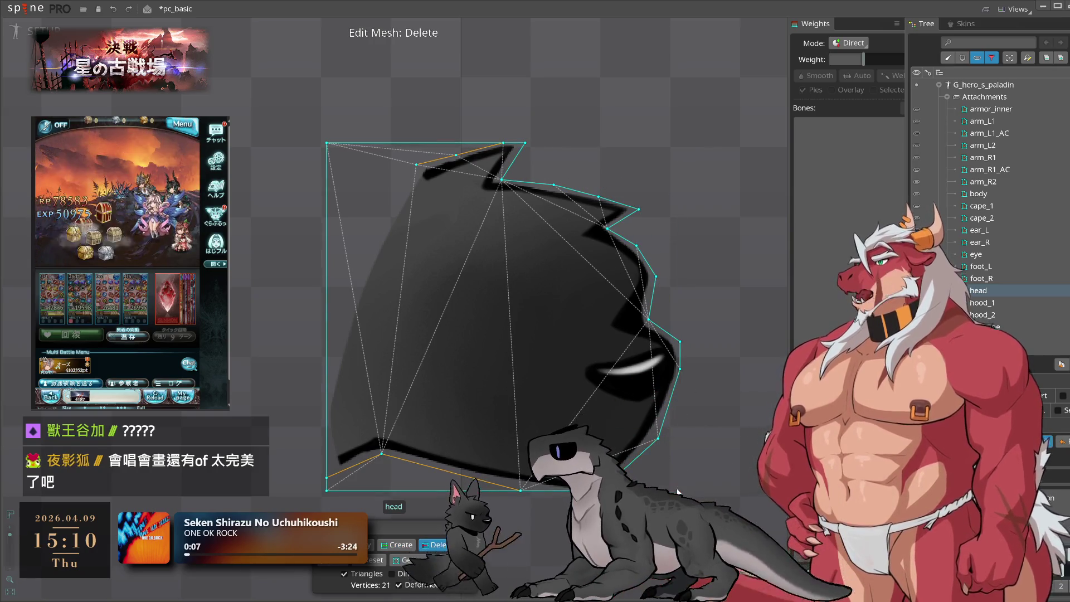
- Delete the bottom-left head vertex and add one near the head's top left
{"action": "left_click", "coordinate": [326, 490]}
{"action": "left_click", "coordinate": [351, 544]}
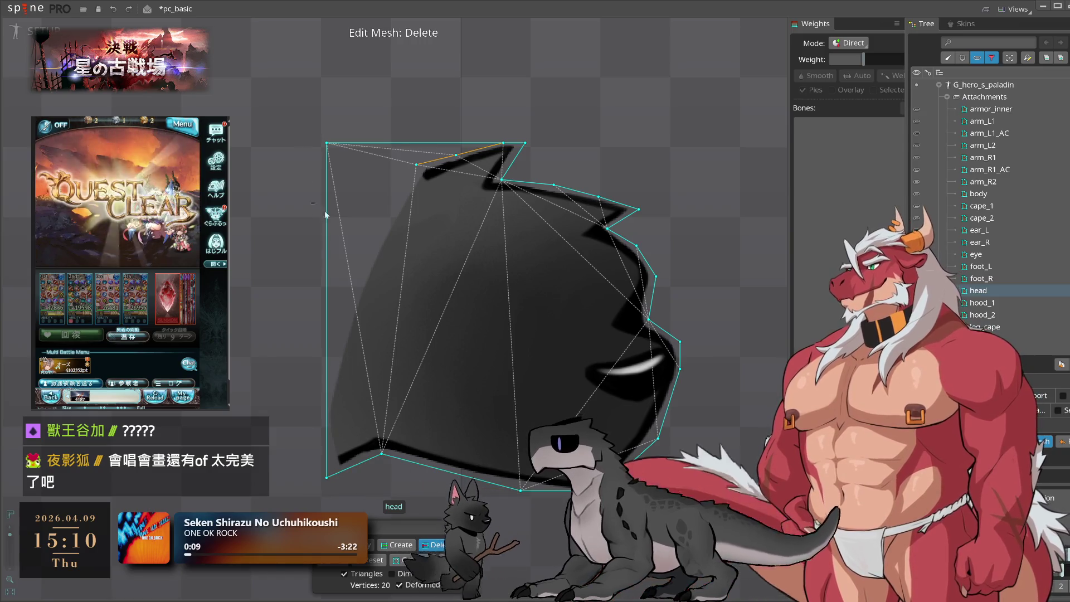
{"action": "left_click", "coordinate": [397, 544]}
{"action": "left_click", "coordinate": [376, 221]}
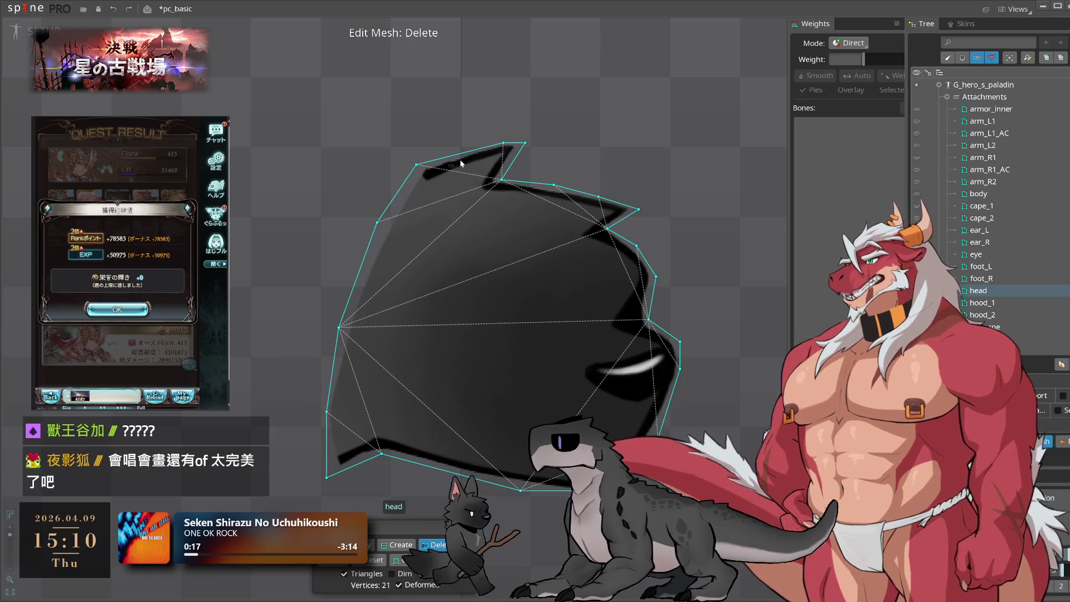
- Dismiss the game's quest result screen and start the next battle
{"action": "left_click", "coordinate": [117, 310]}
{"action": "left_click", "coordinate": [157, 359]}
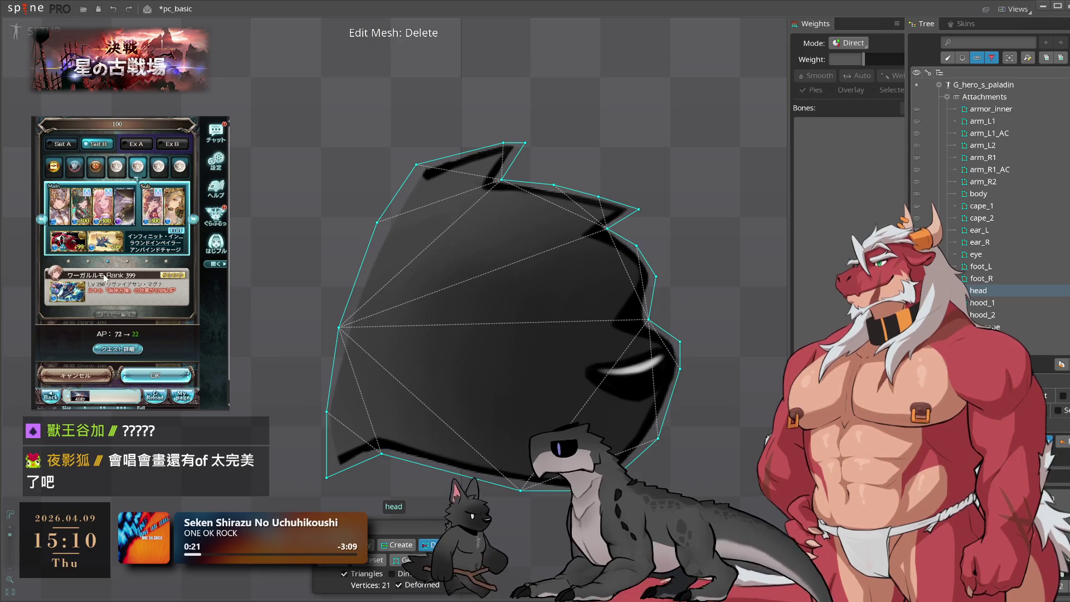
{"action": "left_click", "coordinate": [156, 376]}
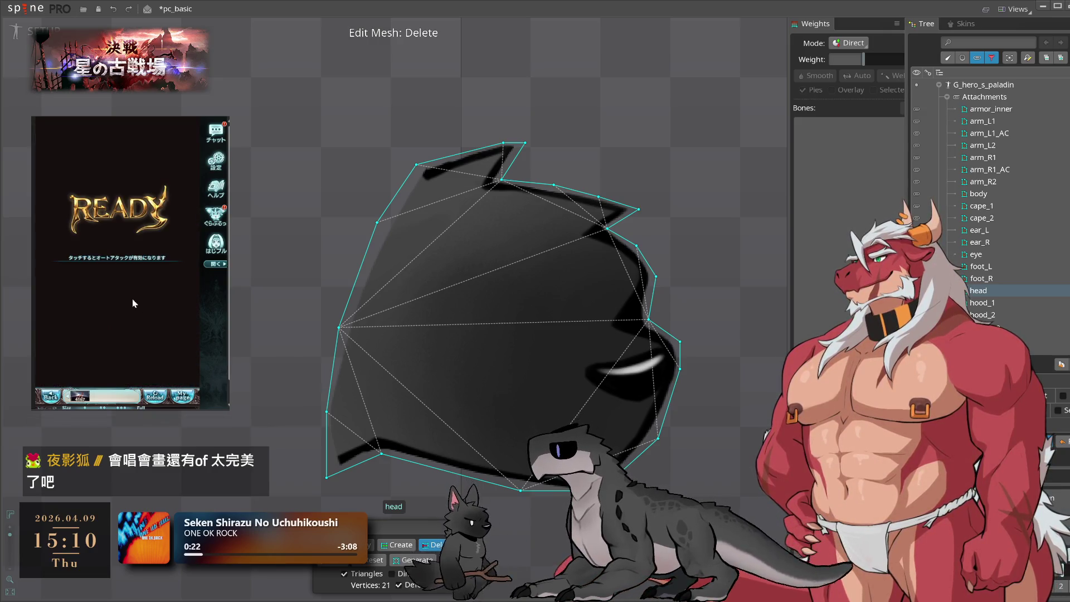
- Nudge the head's top-left outline points and pull the left-side outline points inward
{"action": "left_click", "coordinate": [360, 545]}
{"action": "left_click_drag", "start_coordinate": [417, 164], "coordinate": [418, 170]}
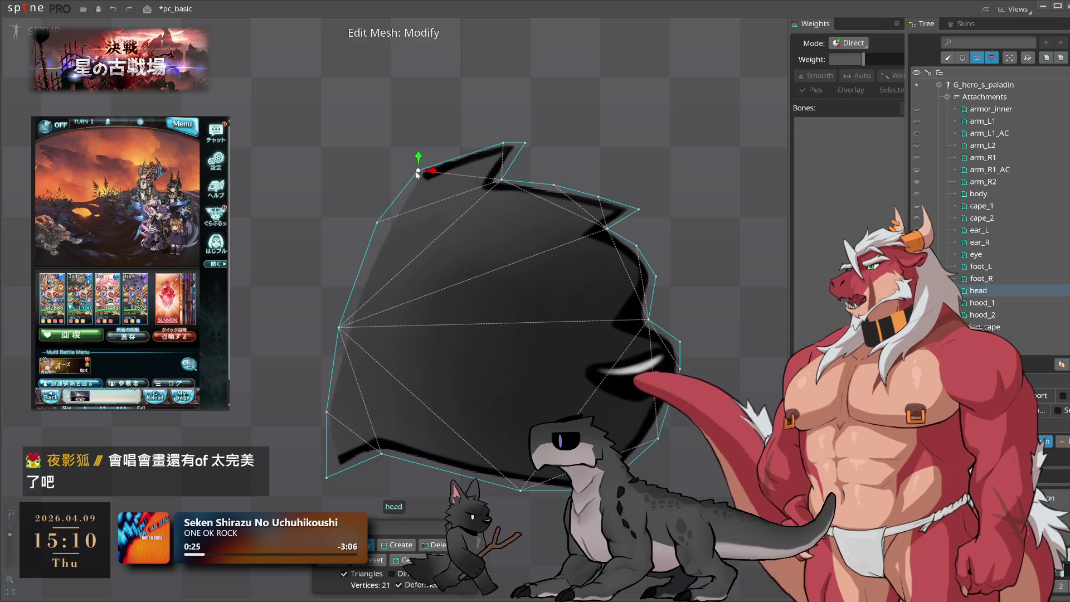
{"action": "left_click_drag", "start_coordinate": [381, 225], "coordinate": [384, 223]}
{"action": "left_click_drag", "start_coordinate": [341, 326], "coordinate": [353, 311]}
{"action": "left_click_drag", "start_coordinate": [327, 411], "coordinate": [327, 395]}
{"action": "left_click_drag", "start_coordinate": [327, 479], "coordinate": [334, 469]}
- Exit head mesh editing, zoom out to the whole character, and select hood_1
{"action": "key", "text": "c"}
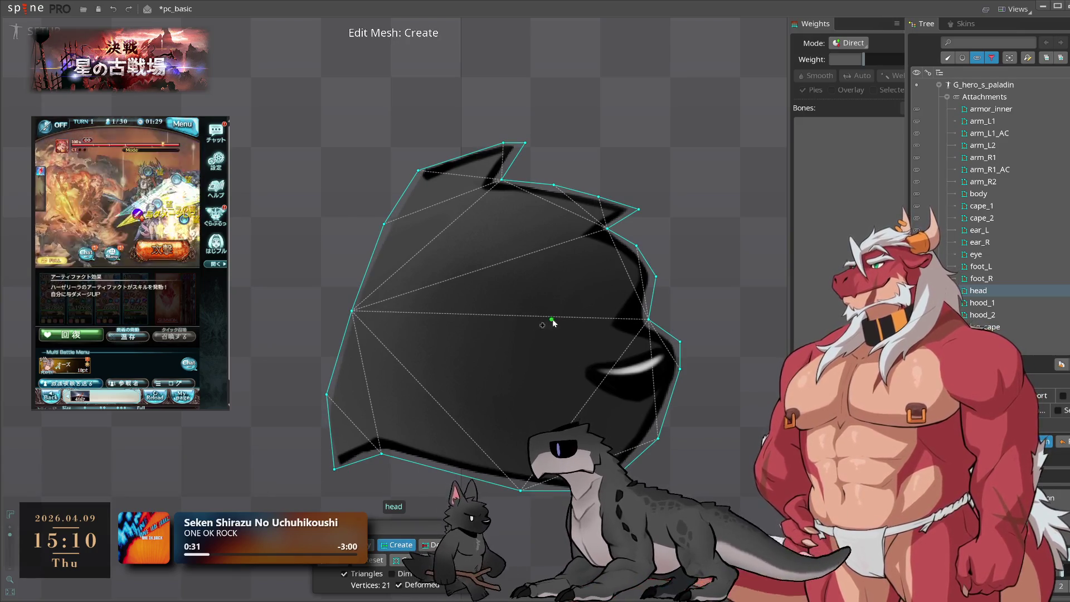
{"action": "key", "text": "Escape"}
{"action": "scroll", "coordinate": [669, 228], "scroll_direction": "down", "scroll_amount": 3}
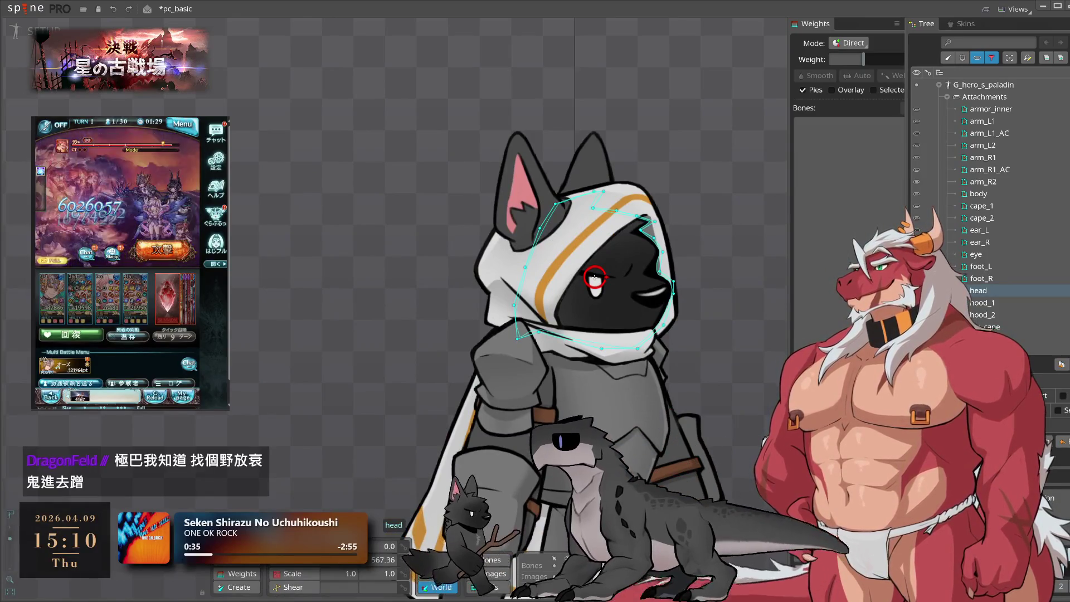
{"action": "left_click", "coordinate": [996, 303]}
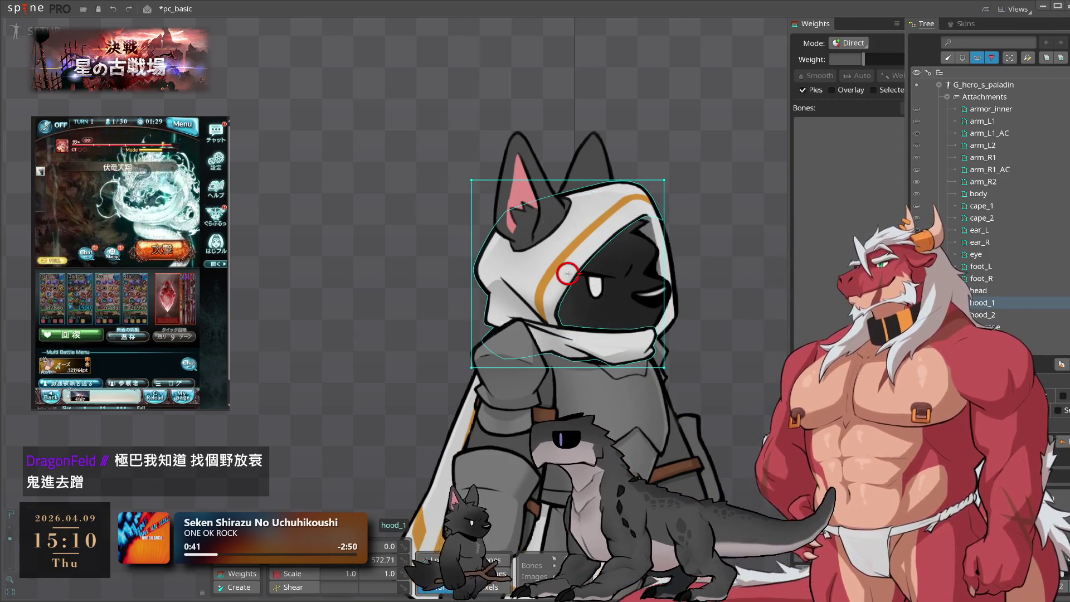
- Auto-trace the hood_1 outline into a mesh and accept it
{"action": "left_click", "coordinate": [1047, 441]}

—————

> REQUIREMENT: Everything in the entries must be written out exactly; the pictures stay out.

> RESPONSE TO THIS EXERCISE:
- Delete the bottom-left head vertex and add one near the head's top left
{"action": "left_click", "coordinate": [326, 490]}
{"action": "left_click", "coordinate": [351, 544]}
{"action": "left_click", "coordinate": [397, 544]}
{"action": "left_click", "coordinate": [376, 221]}
- Dismiss the game's quest result screen and start the next battle
{"action": "left_click", "coordinate": [117, 310]}
{"action": "left_click", "coordinate": [157, 359]}
{"action": "left_click", "coordinate": [156, 376]}
- Nudge the head's top-left outline points and pull the left-side outline points inward
{"action": "left_click", "coordinate": [360, 545]}
{"action": "left_click_drag", "start_coordinate": [417, 164], "coordinate": [418, 170]}
{"action": "left_click_drag", "start_coordinate": [381, 225], "coordinate": [384, 223]}
{"action": "left_click_drag", "start_coordinate": [341, 326], "coordinate": [353, 311]}
{"action": "left_click_drag", "start_coordinate": [327, 411], "coordinate": [327, 395]}
{"action": "left_click_drag", "start_coordinate": [327, 479], "coordinate": [334, 469]}
- Exit head mesh editing, zoom out to the whole character, and select hood_1
{"action": "key", "text": "c"}
{"action": "key", "text": "Escape"}
{"action": "scroll", "coordinate": [669, 228], "scroll_direction": "down", "scroll_amount": 3}
{"action": "left_click", "coordinate": [996, 303]}
- Auto-trace the hood_1 outline into a mesh and accept it
{"action": "left_click", "coordinate": [1047, 441]}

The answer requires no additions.